▶ ACTIVITY
Format every line of the listing below as a numbered list, omitting any blank lines.

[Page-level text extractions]
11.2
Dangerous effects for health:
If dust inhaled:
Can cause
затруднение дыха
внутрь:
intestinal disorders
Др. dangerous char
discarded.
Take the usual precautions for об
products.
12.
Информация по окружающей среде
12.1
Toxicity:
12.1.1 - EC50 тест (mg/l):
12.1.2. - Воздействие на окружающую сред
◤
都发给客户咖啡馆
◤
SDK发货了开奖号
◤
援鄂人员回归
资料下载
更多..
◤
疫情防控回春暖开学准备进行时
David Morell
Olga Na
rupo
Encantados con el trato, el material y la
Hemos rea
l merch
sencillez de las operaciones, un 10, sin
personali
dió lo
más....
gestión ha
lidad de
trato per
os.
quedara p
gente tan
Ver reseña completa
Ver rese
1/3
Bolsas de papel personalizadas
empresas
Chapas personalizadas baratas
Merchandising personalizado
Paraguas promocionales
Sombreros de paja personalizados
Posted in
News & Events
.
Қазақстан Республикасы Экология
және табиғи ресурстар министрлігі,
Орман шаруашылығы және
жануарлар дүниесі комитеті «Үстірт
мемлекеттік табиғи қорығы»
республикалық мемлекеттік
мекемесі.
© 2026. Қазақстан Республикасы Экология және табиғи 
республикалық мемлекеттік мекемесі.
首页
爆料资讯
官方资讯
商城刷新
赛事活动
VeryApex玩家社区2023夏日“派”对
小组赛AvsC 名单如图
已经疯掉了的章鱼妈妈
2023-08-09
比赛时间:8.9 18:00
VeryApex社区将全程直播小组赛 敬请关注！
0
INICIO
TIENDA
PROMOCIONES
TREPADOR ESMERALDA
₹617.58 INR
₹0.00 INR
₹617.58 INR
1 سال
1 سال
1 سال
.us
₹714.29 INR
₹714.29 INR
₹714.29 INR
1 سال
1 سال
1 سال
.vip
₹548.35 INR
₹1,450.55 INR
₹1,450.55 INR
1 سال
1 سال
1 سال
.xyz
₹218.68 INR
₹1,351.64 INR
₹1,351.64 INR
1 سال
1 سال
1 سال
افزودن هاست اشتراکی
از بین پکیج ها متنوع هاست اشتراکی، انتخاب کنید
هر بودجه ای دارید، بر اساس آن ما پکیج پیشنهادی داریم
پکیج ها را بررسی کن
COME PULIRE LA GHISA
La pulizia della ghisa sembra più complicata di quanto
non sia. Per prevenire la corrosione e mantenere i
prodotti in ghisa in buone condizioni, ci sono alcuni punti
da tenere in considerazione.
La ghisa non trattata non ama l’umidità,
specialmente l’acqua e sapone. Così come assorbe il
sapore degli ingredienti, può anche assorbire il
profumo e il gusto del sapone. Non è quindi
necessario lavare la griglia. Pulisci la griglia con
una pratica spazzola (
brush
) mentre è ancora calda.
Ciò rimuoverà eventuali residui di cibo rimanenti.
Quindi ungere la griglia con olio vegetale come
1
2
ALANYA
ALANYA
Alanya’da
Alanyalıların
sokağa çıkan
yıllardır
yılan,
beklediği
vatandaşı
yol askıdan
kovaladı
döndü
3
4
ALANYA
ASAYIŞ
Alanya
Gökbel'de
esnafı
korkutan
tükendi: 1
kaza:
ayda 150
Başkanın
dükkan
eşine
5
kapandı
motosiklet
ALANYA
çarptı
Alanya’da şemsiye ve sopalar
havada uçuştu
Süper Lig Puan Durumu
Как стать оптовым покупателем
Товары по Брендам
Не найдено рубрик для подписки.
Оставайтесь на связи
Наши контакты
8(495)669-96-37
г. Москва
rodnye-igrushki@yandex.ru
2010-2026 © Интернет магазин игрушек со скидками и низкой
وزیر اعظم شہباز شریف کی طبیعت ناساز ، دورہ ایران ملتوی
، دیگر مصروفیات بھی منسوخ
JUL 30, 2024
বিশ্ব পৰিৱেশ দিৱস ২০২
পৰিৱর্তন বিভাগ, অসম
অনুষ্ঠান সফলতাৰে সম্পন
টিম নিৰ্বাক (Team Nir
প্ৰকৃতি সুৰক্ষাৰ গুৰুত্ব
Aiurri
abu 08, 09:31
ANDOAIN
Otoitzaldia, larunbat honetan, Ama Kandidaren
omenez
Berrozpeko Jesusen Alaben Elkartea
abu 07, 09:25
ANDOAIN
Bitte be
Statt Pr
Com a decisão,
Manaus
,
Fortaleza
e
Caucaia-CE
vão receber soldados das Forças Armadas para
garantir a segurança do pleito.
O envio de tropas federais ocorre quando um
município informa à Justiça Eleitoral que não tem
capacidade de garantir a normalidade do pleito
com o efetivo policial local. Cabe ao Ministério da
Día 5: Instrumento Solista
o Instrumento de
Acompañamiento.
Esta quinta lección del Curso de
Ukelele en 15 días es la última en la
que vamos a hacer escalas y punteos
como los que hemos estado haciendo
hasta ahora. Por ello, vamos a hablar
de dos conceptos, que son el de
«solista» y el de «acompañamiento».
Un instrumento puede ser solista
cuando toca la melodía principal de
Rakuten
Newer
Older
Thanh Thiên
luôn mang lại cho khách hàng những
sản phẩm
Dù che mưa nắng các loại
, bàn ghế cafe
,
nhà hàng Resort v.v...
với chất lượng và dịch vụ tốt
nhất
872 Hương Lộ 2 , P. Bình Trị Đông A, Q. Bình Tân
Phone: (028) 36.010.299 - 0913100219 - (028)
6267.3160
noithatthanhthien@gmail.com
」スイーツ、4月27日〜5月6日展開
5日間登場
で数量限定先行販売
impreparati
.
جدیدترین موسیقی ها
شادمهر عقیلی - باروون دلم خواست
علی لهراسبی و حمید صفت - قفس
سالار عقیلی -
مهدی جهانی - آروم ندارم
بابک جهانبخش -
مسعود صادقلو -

▶ WRITTEN SOLUTION
1. 11.2
2. Dangerous effects for health:
3. If dust inhaled:
4. Can cause
5. затруднение дыха
6. внутрь:
7. intestinal disorders
8. Др. dangerous char
9. discarded.
10. Take the usual precautions for об
11. products.
12. 12.
13. Информация по окружающей среде
14. 12.1
15. Toxicity:
16. 12.1.1 - EC50 тест (mg/l):
17. 12.1.2. - Воздействие на окружающую сред
18. ◤
19. 都发给客户咖啡馆
20. ◤
21. SDK发货了开奖号
22. ◤
23. 援鄂人员回归
24. 资料下载
25. 更多..
26. ◤
27. 疫情防控回春暖开学准备进行时
28. David Morell
29. Olga Na
30. rupo
31. Encantados con el trato, el material y la
32. Hemos rea
33. l merch
34. sencillez de las operaciones, un 10, sin
35. personali
36. dió lo
37. más....
38. gestión ha
39. lidad de
40. trato per
41. os.
42. quedara p
43. gente tan
44. Ver reseña completa
45. Ver rese
46. 1/3
47. Bolsas de papel personalizadas
48. empresas
49. Chapas personalizadas baratas
50. Merchandising personalizado
51. Paraguas promocionales
52. Sombreros de paja personalizados
53. Posted in
54. News & Events
55. .
56. Қазақстан Республикасы Экология
57. және табиғи ресурстар министрлігі,
58. Орман шаруашылығы және
59. жануарлар дүниесі комитеті «Үстірт
60. мемлекеттік табиғи қорығы»
61. республикалық мемлекеттік
62. мекемесі.
63. © 2026. Қазақстан Республикасы Экология және табиғи 
64. республикалық мемлекеттік мекемесі.
65. 首页
66. 爆料资讯
67. 官方资讯
68. 商城刷新
69. 赛事活动
70. VeryApex玩家社区2023夏日“派”对
71. 小组赛AvsC 名单如图
72. 已经疯掉了的章鱼妈妈
73. 2023-08-09
74. 比赛时间:8.9 18:00
75. VeryApex社区将全程直播小组赛 敬请关注！
76. 0
77. INICIO
78. TIENDA
79. PROMOCIONES
80. TREPADOR ESMERALDA
81. ₹617.58 INR
82. ₹0.00 INR
83. ₹617.58 INR
84. 1 سال
85. 1 سال
86. 1 سال
87. .us
88. ₹714.29 INR
89. ₹714.29 INR
90. ₹714.29 INR
91. 1 سال
92. 1 سال
93. 1 سال
94. .vip
95. ₹548.35 INR
96. ₹1,450.55 INR
97. ₹1,450.55 INR
98. 1 سال
99. 1 سال
100. 1 سال
101. .xyz
102. ₹218.68 INR
103. ₹1,351.64 INR
104. ₹1,351.64 INR
105. 1 سال
106. 1 سال
107. 1 سال
108. افزودن هاست اشتراکی
109. از بین پکیج ها متنوع هاست اشتراکی، انتخاب کنید
110. هر بودجه ای دارید، بر اساس آن ما پکیج پیشنهادی داریم
111. پکیج ها را بررسی کن
112. COME PULIRE LA GHISA
113. La pulizia della ghisa sembra più complicata di quanto
114. non sia. Per prevenire la corrosione e mantenere i
115. prodotti in ghisa in buone condizioni, ci sono alcuni punti
116. da tenere in considerazione.
117. La ghisa non trattata non ama l’umidità,
118. specialmente l’acqua e sapone. Così come assorbe il
119. sapore degli ingredienti, può anche assorbire il
120. profumo e il gusto del sapone. Non è quindi
121. necessario lavare la griglia. Pulisci la griglia con
122. una pratica spazzola (
123. brush
124. ) mentre è ancora calda.
125. Ciò rimuoverà eventuali residui di cibo rimanenti.
126. Quindi ungere la griglia con olio vegetale come
127. 1
128. 2
129. ALANYA
130. ALANYA
131. Alanya’da
132. Alanyalıların
133. sokağa çıkan
134. yıllardır
135. yılan,
136. beklediği
137. vatandaşı
138. yol askıdan
139. kovaladı
140. döndü
141. 3
142. 4
143. ALANYA
144. ASAYIŞ
145. Alanya
146. Gökbel'de
147. esnafı
148. korkutan
149. tükendi: 1
150. kaza:
151. ayda 150
152. Başkanın
153. dükkan
154. eşine
155. 5
156. kapandı
157. motosiklet
158. ALANYA
159. çarptı
160. Alanya’da şemsiye ve sopalar
161. havada uçuştu
162. Süper Lig Puan Durumu
163. Как стать оптовым покупателем
164. Товары по Брендам
165. Не найдено рубрик для подписки.
166. Оставайтесь на связи
167. Наши контакты
168. 8(495)669-96-37
169. г. Москва
170. rodnye-igrushki@yandex.ru
171. 2010-2026 © Интернет магазин игрушек со скидками и низкой
172. وزیر اعظم شہباز شریف کی طبیعت ناساز ، دورہ ایران ملتوی
173. ، دیگر مصروفیات بھی منسوخ
174. JUL 30, 2024
175. বিশ্ব পৰিৱেশ দিৱস ২০২
176. পৰিৱর্তন বিভাগ, অসম
177. অনুষ্ঠান সফলতাৰে সম্পন
178. টিম নিৰ্বাক (Team Nir
179. প্ৰকৃতি সুৰক্ষাৰ গুৰুত্ব
180. Aiurri
181. abu 08, 09:31
182. ANDOAIN
183. Otoitzaldia, larunbat honetan, Ama Kandidaren
184. omenez
185. Berrozpeko Jesusen Alaben Elkartea
186. abu 07, 09:25
187. ANDOAIN
188. Bitte be
189. Statt Pr
190. Com a decisão,
191. Manaus
192. ,
193. Fortaleza
194. e
195. Caucaia-CE
196. vão receber soldados das Forças Armadas para
197. garantir a segurança do pleito.
198. O envio de tropas federais ocorre quando um
199. município informa à Justiça Eleitoral que não tem
200. capacidade de garantir a normalidade do pleito
201. com o efetivo policial local. Cabe ao Ministério da
202. Día 5: Instrumento Solista
203. o Instrumento de
204. Acompañamiento.
205. Esta quinta lección del Curso de
206. Ukelele en 15 días es la última en la
207. que vamos a hacer escalas y punteos
208. como los que hemos estado haciendo
209. hasta ahora. Por ello, vamos a hablar
210. de dos conceptos, que son el de
211. «solista» y el de «acompañamiento».
212. Un instrumento puede ser solista
213. cuando toca la melodía principal de
214. Rakuten
215. Newer
216. Older
217. Thanh Thiên
218. luôn mang lại cho khách hàng những
219. sản phẩm
220. Dù che mưa nắng các loại
221. , bàn ghế cafe
222. ,
223. nhà hàng Resort v.v...
224. với chất lượng và dịch vụ tốt
225. nhất
226. 872 Hương Lộ 2 , P. Bình Trị Đông A, Q. Bình Tân
227. Phone: (028) 36.010.299 - 0913100219 - (028)
228. 6267.3160
229. noithatthanhthien@gmail.com
230. 」スイーツ、4月27日〜5月6日展開
231. 5日間登場
232. で数量限定先行販売
233. impreparati
234. .
235. جدیدترین موسیقی ها
236. شادمهر عقیلی - باروون دلم خواست
237. علی لهراسبی و حمید صفت - قفس
238. سالار عقیلی -
239. مهدی جهانی - آروم ندارم
240. بابک جهانبخش -
241. مسعود صادقلو -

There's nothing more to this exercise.